The rules of engagement enable you to stop going insane.
It enables people to follow a system.
It enables customers to be rewarded for coming on time (I detest presenters who wait for ‘late-comers’)
Rules just enable you to do what you do best–instead of worrying about who’s turned up; why are they late etc.
With rules you have boundaries. They have boundaries. So yeah, rules rule.
Ah, barriers: Now why barriers?
In one word: Value. We want what is behind the green door.
Can’t eat that cookie. Can’t drink that Coke. Can’t speak to that bad girl.
Now you want to eat the cookie, drink that Coke and preferably do both with the bad girl.
Free has no barriers. It has nothing. So you create barriers. What kind of barriers?
Fill in a form. Do an interview. Who knows? Make up the barriers as you go.
Walk into a bank today, and ask for a loan. Then stagger home with the mounds of paperwork.
Walk into a company and ask for a job. And see how many barriers you run into.

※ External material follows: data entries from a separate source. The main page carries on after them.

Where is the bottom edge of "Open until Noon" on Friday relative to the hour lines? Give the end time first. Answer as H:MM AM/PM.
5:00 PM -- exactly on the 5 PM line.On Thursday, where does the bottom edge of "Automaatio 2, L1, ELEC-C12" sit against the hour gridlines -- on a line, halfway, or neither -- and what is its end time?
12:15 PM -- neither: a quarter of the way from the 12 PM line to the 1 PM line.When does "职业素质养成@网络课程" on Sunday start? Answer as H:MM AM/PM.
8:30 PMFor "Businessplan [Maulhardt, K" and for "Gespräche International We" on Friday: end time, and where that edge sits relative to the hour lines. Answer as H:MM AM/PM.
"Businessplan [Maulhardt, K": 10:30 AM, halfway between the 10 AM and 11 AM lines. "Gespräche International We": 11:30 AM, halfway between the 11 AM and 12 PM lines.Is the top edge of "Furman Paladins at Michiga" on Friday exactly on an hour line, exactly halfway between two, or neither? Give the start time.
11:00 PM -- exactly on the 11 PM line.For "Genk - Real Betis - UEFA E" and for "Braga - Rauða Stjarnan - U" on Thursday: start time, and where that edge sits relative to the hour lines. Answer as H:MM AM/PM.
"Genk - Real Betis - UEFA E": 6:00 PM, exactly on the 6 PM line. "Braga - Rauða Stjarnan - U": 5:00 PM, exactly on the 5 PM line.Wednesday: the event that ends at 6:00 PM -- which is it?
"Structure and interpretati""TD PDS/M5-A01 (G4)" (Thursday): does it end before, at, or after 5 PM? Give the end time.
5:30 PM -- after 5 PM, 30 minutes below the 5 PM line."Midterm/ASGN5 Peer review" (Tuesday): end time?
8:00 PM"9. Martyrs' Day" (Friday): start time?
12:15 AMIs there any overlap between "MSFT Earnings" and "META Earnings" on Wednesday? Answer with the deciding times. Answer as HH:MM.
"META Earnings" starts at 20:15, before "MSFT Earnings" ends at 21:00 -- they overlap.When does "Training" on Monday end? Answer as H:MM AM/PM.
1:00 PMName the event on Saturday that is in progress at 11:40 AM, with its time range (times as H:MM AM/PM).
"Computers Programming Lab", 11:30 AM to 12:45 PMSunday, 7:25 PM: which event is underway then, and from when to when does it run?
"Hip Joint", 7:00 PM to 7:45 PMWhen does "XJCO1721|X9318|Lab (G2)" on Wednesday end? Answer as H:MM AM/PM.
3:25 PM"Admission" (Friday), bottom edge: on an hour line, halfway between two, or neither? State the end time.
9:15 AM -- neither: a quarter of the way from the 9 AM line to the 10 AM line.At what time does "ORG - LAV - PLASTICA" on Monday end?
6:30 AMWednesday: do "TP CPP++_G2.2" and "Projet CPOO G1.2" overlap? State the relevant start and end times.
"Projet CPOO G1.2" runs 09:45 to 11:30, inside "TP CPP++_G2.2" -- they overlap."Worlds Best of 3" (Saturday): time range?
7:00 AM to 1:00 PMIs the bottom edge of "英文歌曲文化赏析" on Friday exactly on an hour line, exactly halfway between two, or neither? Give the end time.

Go to a rock concert…and yes, I’m babbling. But you know what I’m saying, right?
We want what we can’t have.
And if there’s a barrier, we want to cross that barrier.
So yes, a closed door at 7:05 is a barrier. We stop focusing on what you’re going to offer us, and focus on the darned door. We have to beat the door closing.
And the fact that the client has to put in their phone number and other details on an online form is a barrier. And yes, there will be those who don’t want to fight the barrier. Well, good on them.
Most people will fill in the form. Most people will beat the 7:05pm deadline by minutes. And then watch their face. It will glow with satisfaction of having beat the barrier.
The psychology of us humans is simple. We want what we can’t have. So why deprive us ‘evolved-chimps’ our barrier?
Which brings us to urgency
Urgency means that someone will be shut out.
That the room only has 15 seats.
That the product runs out in 15 minutes.
That this building kabooms in 15 seconds.
Without urgency, nothing moves quite as quickly. And so you’ve got to create urgency.
And urgency is created simply by scarcity.
So in the above examples, you market to 50 people. But don’t (for heaven’s sake) keep 50 seats.
Urgency means scarcity. Scarcity creates momentum. Lack of scarcity creates, “Yeah, yeah, I’ll get down to it.”
So if you’re having an event and have no recording of the event–hey, scarcity.
If you’re giving a presentation that’s the key to getting to the top of Google (and no one knows about this secret)–urgency again.
But you say: I don’t know any secrets. Yeah right! You do know secrets. It’s not the secret that matters. It’s the packaging of the secret that really driveth home that urgency.
So if you run a yoga class and announce:
1) Let’s talk about ‘yoga’ . Now that is kinda boring.
2) We’ll do ‘yoga asanas’ is kinda boring too.
3) But ‘Find out three breathing yoga steps that will help you sleep well tonight (and every night)..shucks, that’s what I want to know.
Packaging creates urgency.
Scarcity creates urgency.
And curiosity creates urgency.
But let’s kill curiosity and go straight to value
You’re still curious about curiosity, aren’t you? See what I mean? We’re gone over the hill and into the meadow of ‘value’, but no. Your station wagon is stuck at curiosity. And curiosity does create urgency, because if you’re going to reveal a ’secret’, people want to know the secret. The ’secret to a sound sleep’ makes me curious, you see.
Ok enough curiosity…let’s really move to value
If you don’t value your event, your product, your whatever…then how will the client value it? Can’t happen; won’t happen. If you simply give away stuff then the customer will either not show up to take the stuff; or show up and have zero-value. So you must, must, must put a price on the material; on the event; on your offering. What’s it worth? How much do they stand to lose if they don’t get it now.
Then mix up all of the urgency, the barriers, the rules, the opt-in, the curiosity.
And watch how something that was free–and pretty valueless–now becomes the object of your customer’s desire.
What’s more, they don’t just want your offering. They want it now. Like yesterday.